Ivan experiences the sensation of losing a burden, “dropping away at once from two sides, from ten sides, from all sides.” He “sought his former accustomed fear of death and did not find it. ‘Where is it? What death?’ There was no fear because there was no death.” “In place of death there was light. ‘So that’s what it is!’ he suddenly explained aloud. ‘What joy!’” The rebirth is instantaneous (“all this happened in a single instant”) and its effect permanent (“and the meaning of that instant did not change”). Someone near Ivan says, “It is finished,” and Ivan repeats the words “in his soul.” “Death is finished,” Ivan says; “it is no more,” in obvious reference to Revelation 21:4 (see also 2 Timothy 1:10 and John 5:24).
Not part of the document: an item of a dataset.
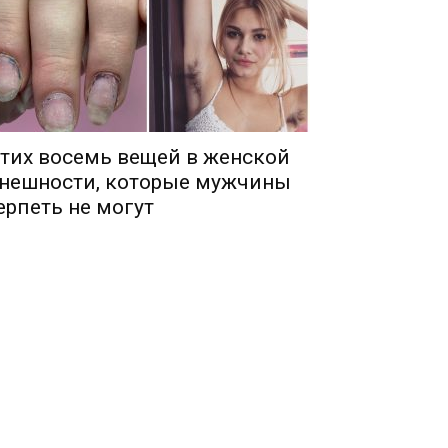
тих восемь вещей в женской
нешности, которые мужчины
ерпеть не могут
For reflection or discussion: The foregoing commentary says enough to make the case for the Christian meaning of the story’s conclusion, but it does not exhaust the nuances Tolstoy packed into the last three pages; what do you see in addition? Chapter 1 says regarding the look on the deceased Ivan’s face conveys that “what was necessary had been accomplished, and accomplished rightly”; how does the last chapter explain that statement? It is the task of Christian storytellers and poets to “sing a new song”—to express the timeless truths of the Christian faith with fresh vision or new effect; how does Tolstoy’s story do this for you?